** start Information shown **

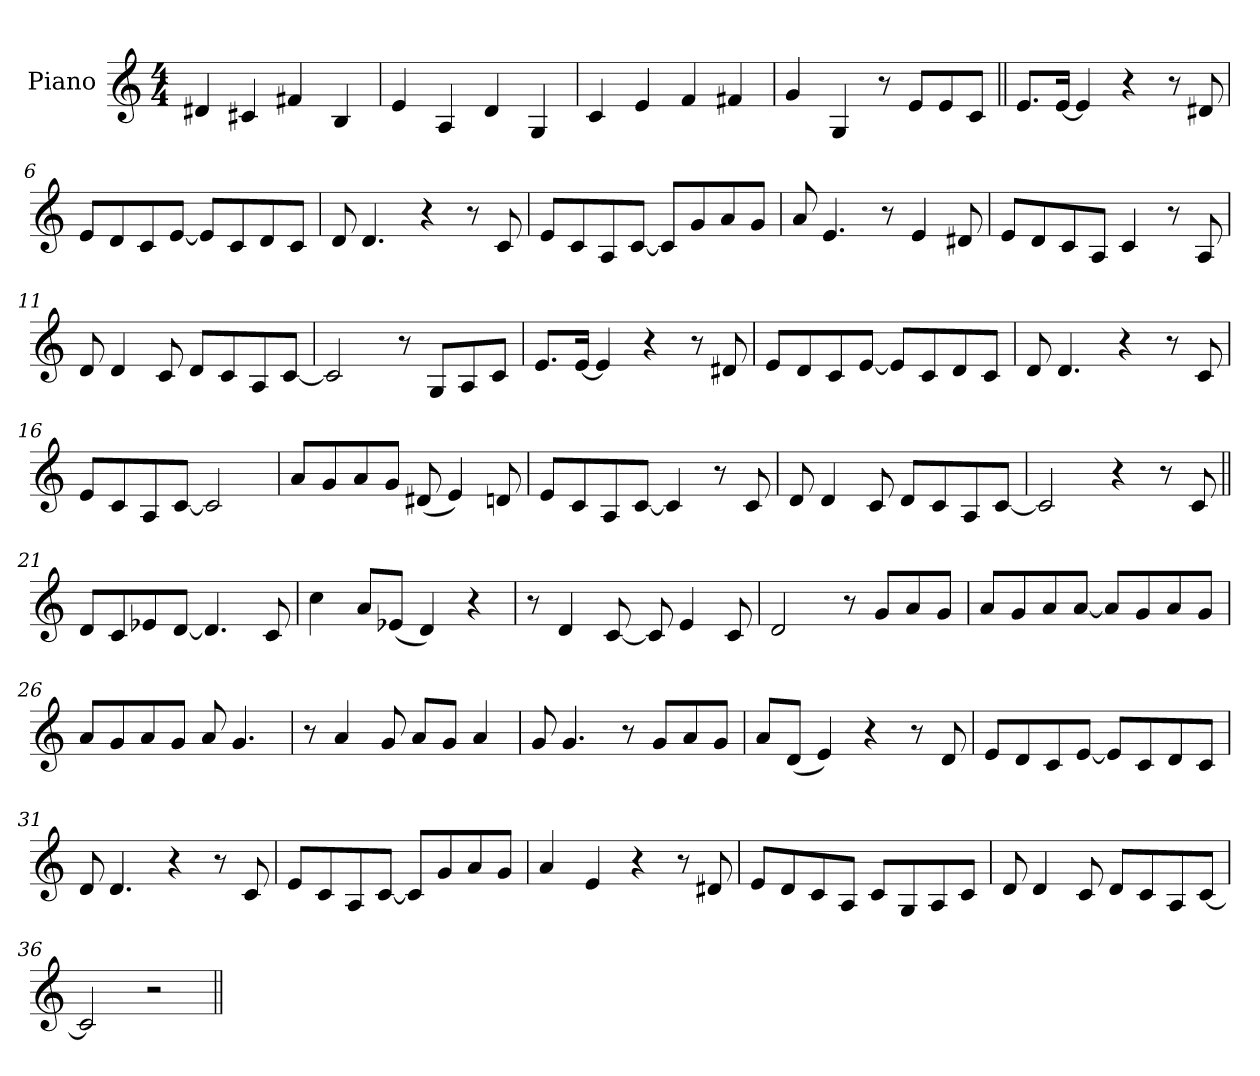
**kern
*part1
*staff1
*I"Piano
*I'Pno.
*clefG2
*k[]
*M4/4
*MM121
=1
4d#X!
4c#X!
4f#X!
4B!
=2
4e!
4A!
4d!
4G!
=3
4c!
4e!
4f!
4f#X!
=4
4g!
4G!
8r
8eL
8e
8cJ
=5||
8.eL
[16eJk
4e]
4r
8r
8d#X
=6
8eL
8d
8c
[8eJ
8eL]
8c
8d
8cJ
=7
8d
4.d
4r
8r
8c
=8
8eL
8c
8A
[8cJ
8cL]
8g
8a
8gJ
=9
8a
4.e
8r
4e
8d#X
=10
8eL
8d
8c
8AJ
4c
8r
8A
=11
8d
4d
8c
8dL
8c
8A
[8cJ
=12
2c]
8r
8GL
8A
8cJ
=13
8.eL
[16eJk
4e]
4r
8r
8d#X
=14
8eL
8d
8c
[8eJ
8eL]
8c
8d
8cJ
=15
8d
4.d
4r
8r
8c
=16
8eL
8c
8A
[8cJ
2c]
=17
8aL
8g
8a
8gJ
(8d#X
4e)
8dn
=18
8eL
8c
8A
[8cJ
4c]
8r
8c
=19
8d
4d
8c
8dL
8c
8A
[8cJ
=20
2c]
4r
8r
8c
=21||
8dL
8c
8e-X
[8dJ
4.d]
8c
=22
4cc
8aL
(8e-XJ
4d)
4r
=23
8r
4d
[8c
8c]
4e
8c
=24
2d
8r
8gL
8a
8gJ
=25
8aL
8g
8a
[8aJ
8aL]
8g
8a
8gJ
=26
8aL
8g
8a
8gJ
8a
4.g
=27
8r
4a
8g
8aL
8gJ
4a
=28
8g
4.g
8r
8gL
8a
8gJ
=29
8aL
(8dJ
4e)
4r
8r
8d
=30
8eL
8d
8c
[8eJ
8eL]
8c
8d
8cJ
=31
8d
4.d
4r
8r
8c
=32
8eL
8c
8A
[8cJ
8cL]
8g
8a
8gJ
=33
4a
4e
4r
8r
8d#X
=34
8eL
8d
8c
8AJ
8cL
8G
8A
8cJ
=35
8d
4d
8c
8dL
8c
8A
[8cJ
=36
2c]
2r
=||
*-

** end Information shown **
** start Information shown **

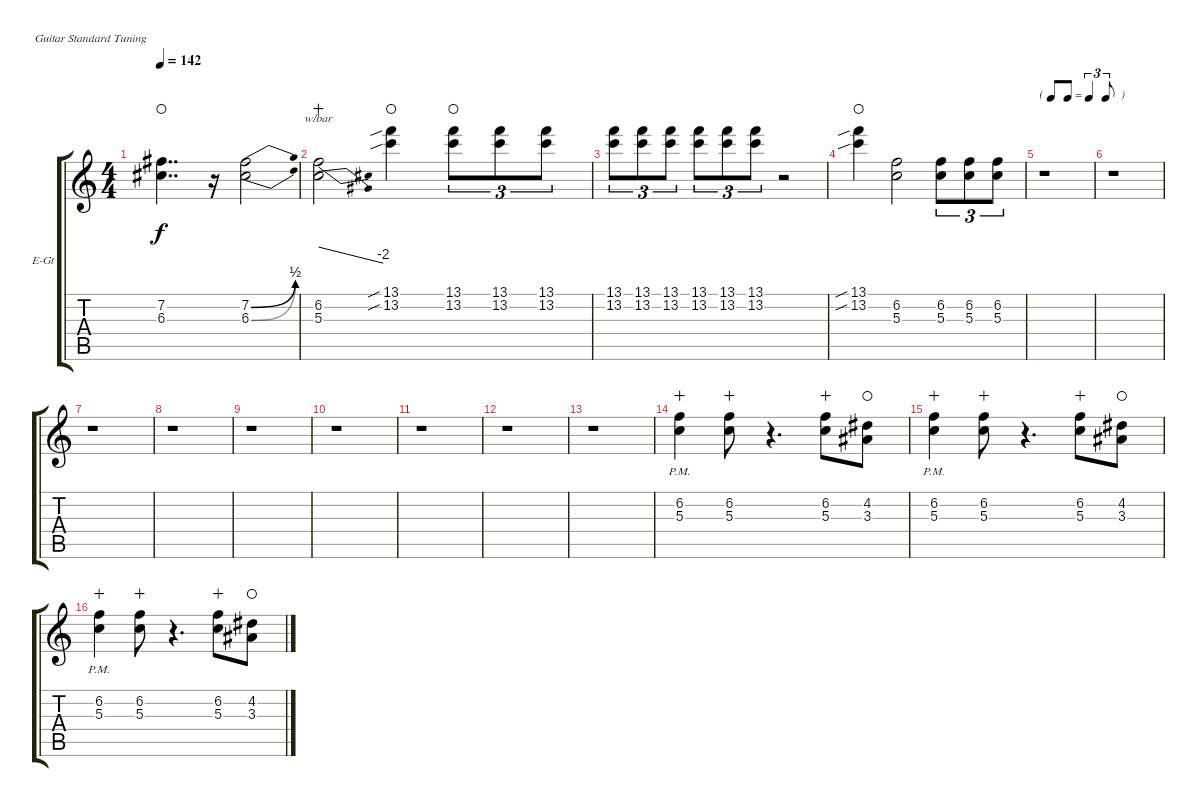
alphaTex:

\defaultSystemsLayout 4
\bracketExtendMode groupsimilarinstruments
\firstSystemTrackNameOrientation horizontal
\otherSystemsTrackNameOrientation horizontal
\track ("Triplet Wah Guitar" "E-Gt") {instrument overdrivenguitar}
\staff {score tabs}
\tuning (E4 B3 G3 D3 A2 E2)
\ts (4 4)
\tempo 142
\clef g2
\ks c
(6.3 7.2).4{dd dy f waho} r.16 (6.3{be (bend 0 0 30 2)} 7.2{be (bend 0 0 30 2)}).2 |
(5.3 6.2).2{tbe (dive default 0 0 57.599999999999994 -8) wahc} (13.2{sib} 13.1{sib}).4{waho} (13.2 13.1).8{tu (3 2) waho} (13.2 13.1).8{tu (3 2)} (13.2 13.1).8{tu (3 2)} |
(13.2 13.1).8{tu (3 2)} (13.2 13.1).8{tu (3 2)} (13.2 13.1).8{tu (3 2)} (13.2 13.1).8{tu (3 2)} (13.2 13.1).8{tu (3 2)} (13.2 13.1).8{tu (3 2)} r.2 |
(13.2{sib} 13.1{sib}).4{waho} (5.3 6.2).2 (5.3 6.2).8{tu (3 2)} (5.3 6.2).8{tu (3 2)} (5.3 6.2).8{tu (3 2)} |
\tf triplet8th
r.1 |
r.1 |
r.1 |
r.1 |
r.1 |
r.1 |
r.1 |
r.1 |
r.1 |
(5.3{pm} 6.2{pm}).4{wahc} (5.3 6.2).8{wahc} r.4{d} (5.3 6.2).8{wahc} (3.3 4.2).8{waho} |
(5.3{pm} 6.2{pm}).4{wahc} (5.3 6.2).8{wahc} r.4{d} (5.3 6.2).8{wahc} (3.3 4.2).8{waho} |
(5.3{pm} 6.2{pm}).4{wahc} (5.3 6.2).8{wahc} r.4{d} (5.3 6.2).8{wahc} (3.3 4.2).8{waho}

** end Information shown **
** start Information shown **

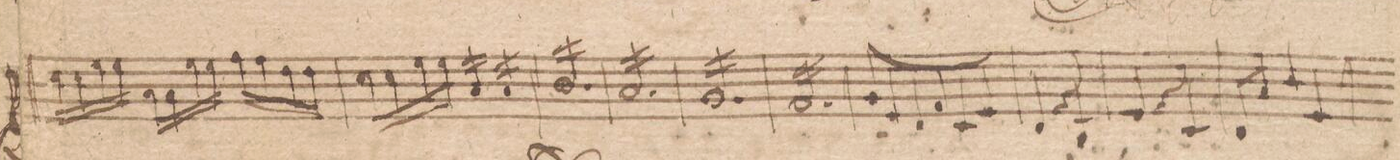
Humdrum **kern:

** end Information shown **

_Requirement_.
Find every line above that contains the string "horizontal", treating uppercase and lowercase as different, and copy each of those lines.

_Finished task_.
\firstSystemTrackNameOrientation horizontal
\otherSystemsTrackNameOrientation horizontal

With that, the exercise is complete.